## What you should do
Please pick out every line of the data below that contains the word "besluit". Case counts.

## The input
——————
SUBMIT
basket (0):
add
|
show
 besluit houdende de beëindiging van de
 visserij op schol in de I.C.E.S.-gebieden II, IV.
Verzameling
——————
## Result below
 besluit houdende de beëindiging van de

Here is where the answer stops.